One of the world's largest supplier of graphics cards, Colorful is no stranger to offering exclusive products. This week the company quietly rolled out the world's only GeForce RTX 4070 with a closed-loop cooling system. The graphics board promises to provide the ultimate overclocking experience, but its price may be too high for many to justify it..
Colorful's iGame GeForce RTX 4070 Neptune OC-V relies on Nvidia's AD104-250 graphics processor with 5,888 CUDA cores mated with 12GB of GDDR6X memory using a 192-bit interface, but uses a proprietary printed circuit board with a 14+3-phase power delivery to maximize GPU overclocking potential. The board comes with a one-key overclocking function enabling up to 2640 MHz boost clock, up from 2,475 MHz by default. The board uses a 12+4-pin 12VHPWR auxiliary PCIe 5.0 power connector and is rated for a TDP of up to 230W, which is 30W higher than that of Nvidia's reference design.
The key selling point of the iGame GeForce RTX 4070 Neptune OC-V is of course its closed-loop liquid cooling system that promises to provide superior cooling performance while allowing to make the board itself a bit more compact. While the card is still two slots wide, it's just 253.5 mm long, which is not too lengthy by today's standards. However, you'll have to fit a 277 mm radiator with two fans somewhere in the chassis too. With an enhanced VRM and LCS, overclocking potential of Colorful's GeForce RTX 4080 Neptune promises to be significant, something that will put it in the list of the best graphics cards.

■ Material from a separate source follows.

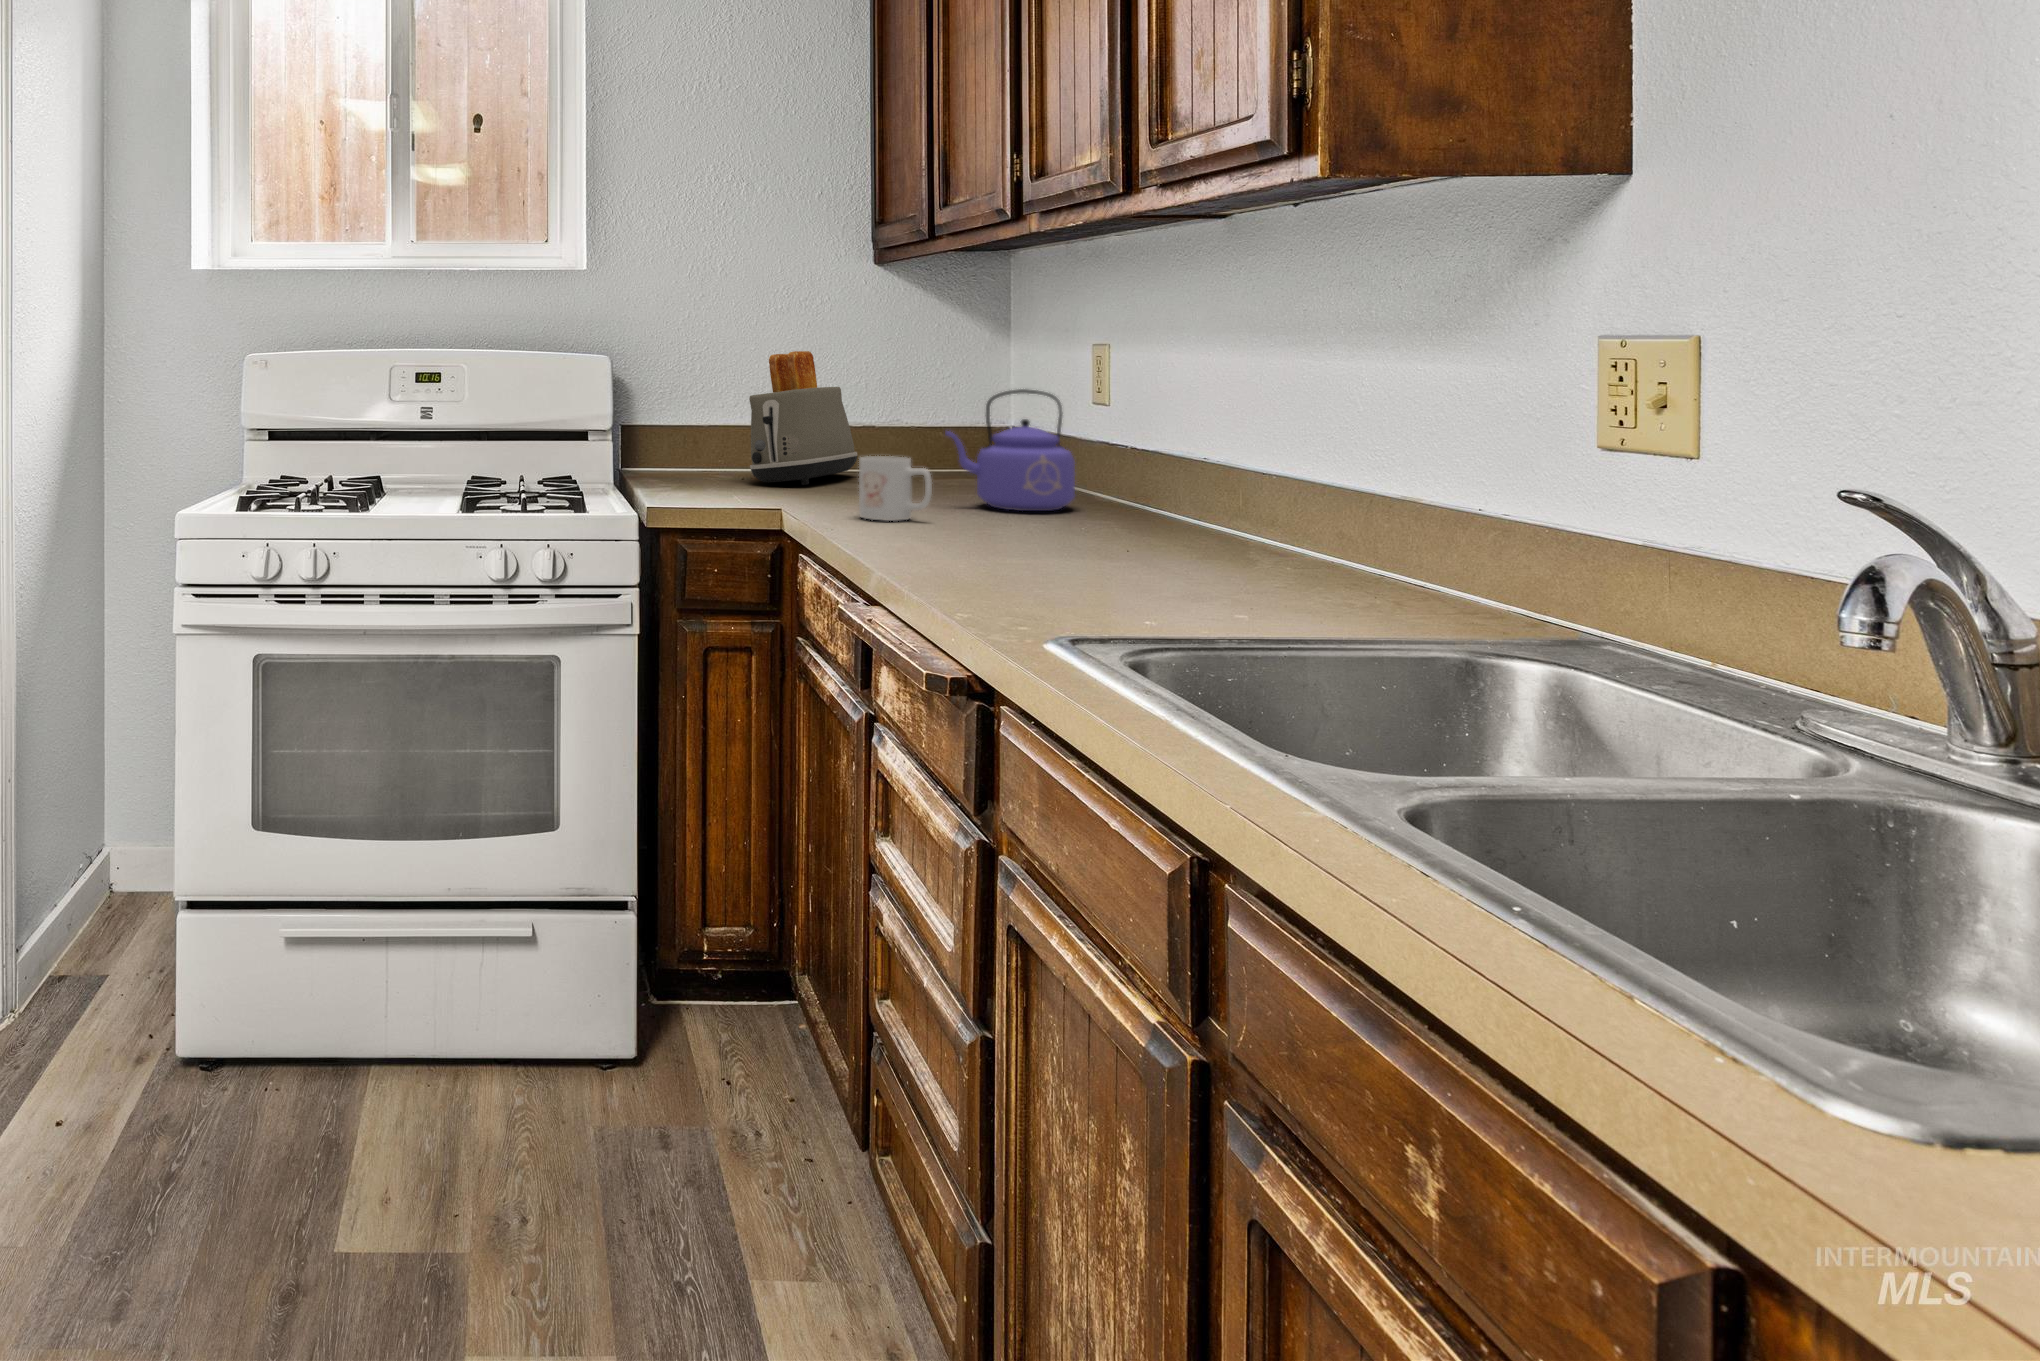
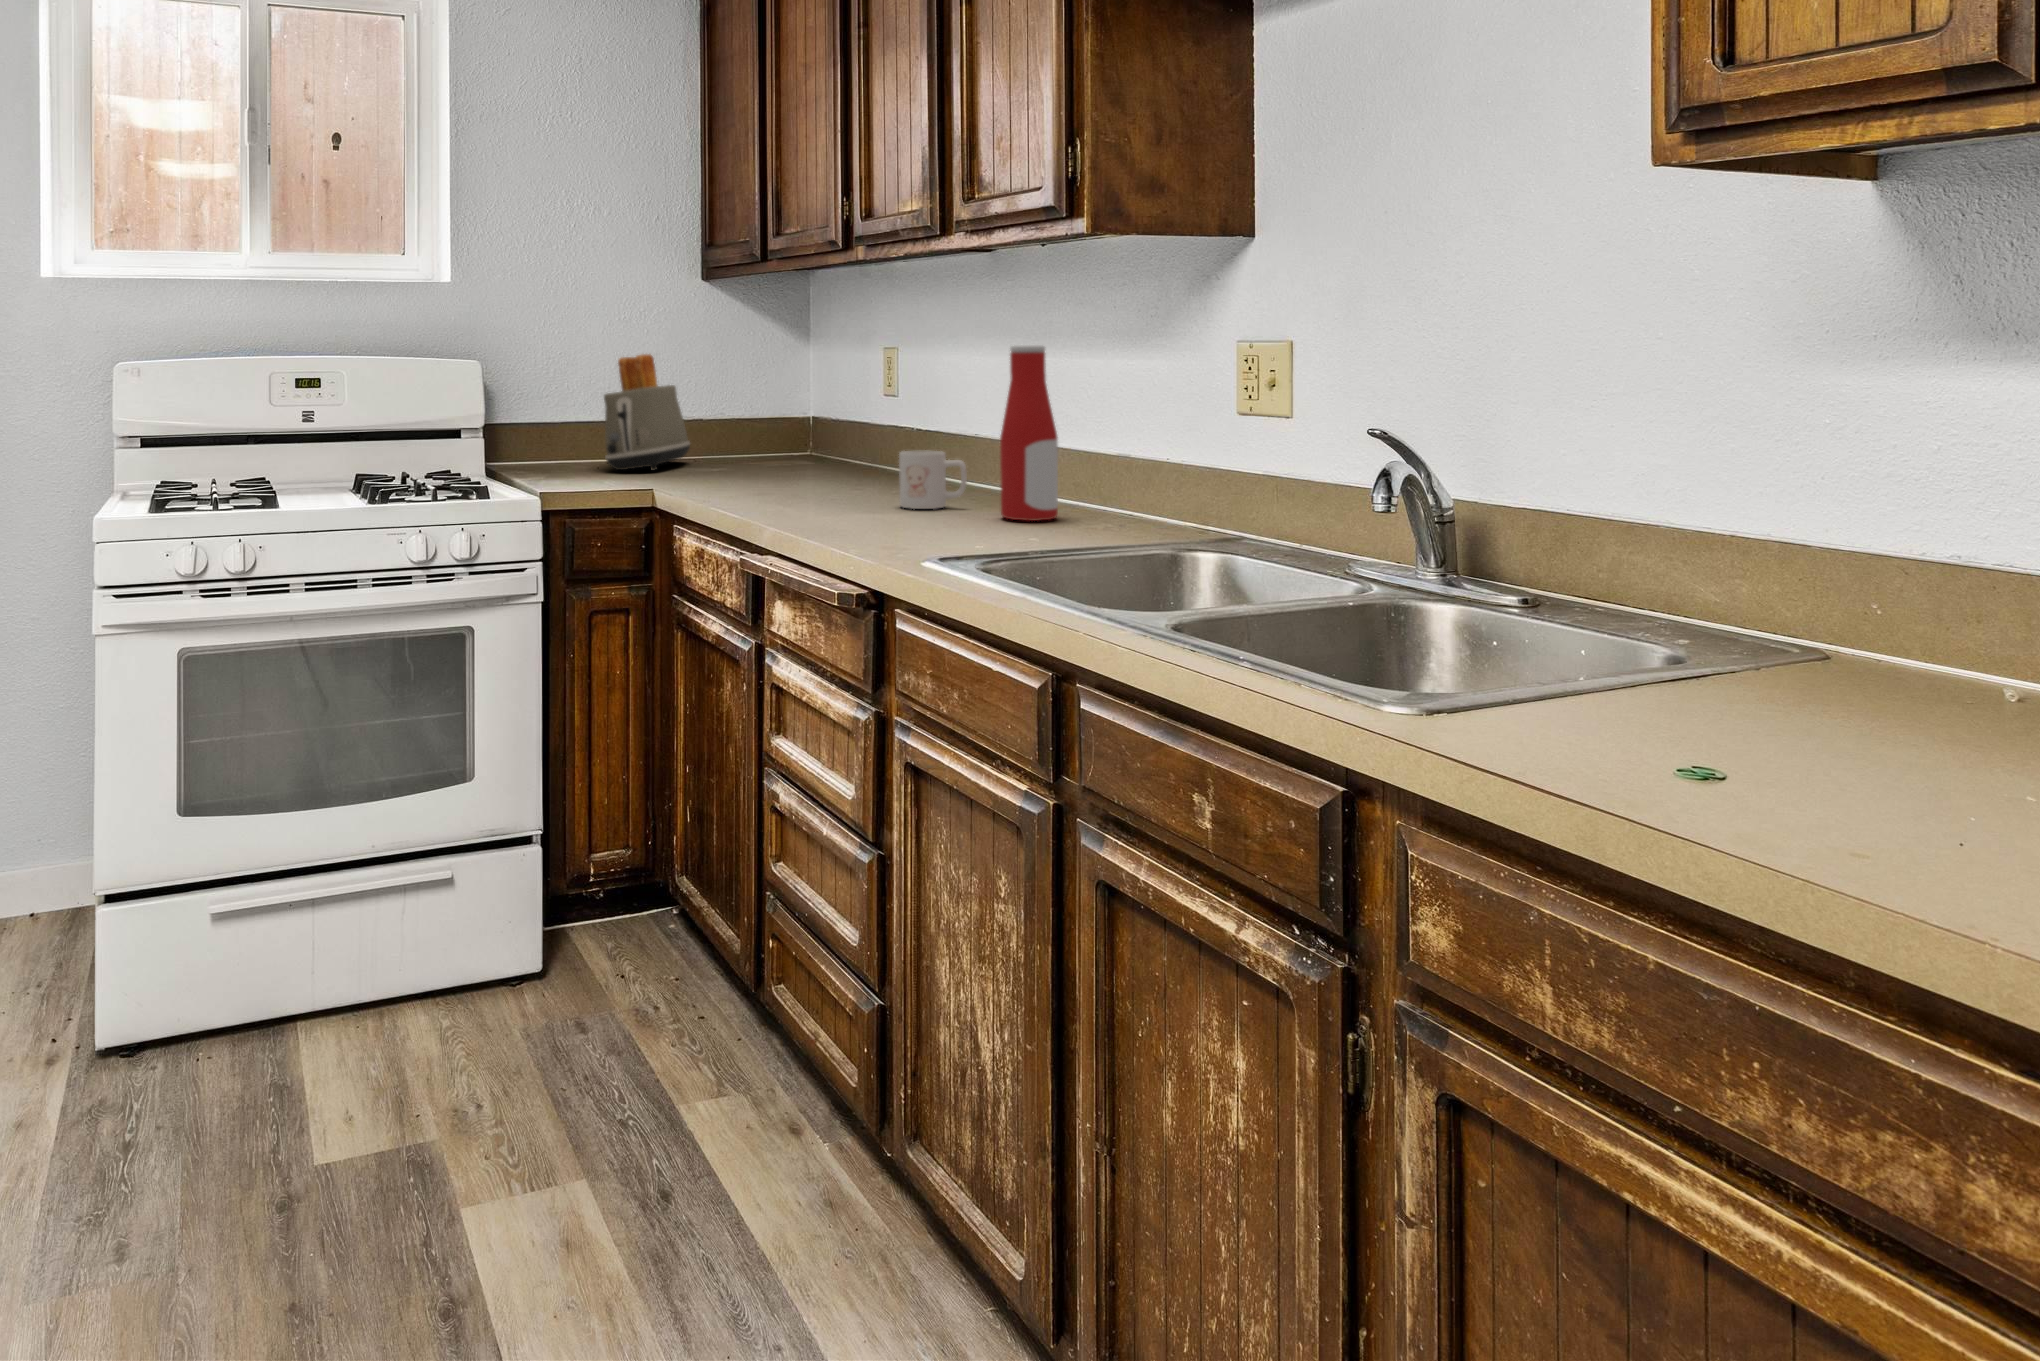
bottle: none [1211,343,1299,587] -> present [1000,345,1058,521]
kettle: present [945,389,1075,511] -> none [780,384,879,482]
mug: present [859,456,932,521] -> present [899,451,967,509]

As the only liquid-cooled GeForce RTX 4070, the iGame GeForce RTX 4070 Neptune OC-V is expensive. VideoCardz claims that Colorful will charge $829 for it, but it is unclear whether this will be the price for the U.S. (which does not include taxes) or for China or Europe. Either way, it is considerably more expensive than Nvidia's MSRP for GeForce RTX 4070 and approaches or exceeds recommended price of the GeForce RTX 4070 Ti, which means that the new product will have to deliver performance on par with the higher-end part.
Nvidia's GeForce RTX 4070 is powered by the AD104-250 GPU with 5.888 CUDA cores, offers a compute throughput of up to 29.15 FP32 TFLOPS, and has an MSRP of $599. By contrast, Nvidia's GeForce RTX 4070 Ti is based on the AD104-400 GPU with 7,680 CUDA cores offers up to 40 FP32 TFLOPS, but comes with an MSRP of $799.
In a bid to compensate for the lack of 1,792 CUDA cores and offer similar compute throughput as its Ti sibling, the vanilla GeForce RTX 4070 will have to work at around 3.40 GHz, which is about 925 MHz higher than the Nvidia-recommended boost clock for the RTX 4070 model. While we are sure that at least some AD104-250 GPUs are great overclockers, we are not sure that all of them can hit 3.40 GHz at 230W and offer performance like the GeForce RTX 4070 Ti with the AD104-400.
Of course, a liquid cooling system may provide better cooling than an air cooler, which increases its value even if it cannot approach performance of GeForce RTX 4070 Ti to justify its high price. Whether or not a longer lifespan alone justifies higher price is something that remains to be seen though.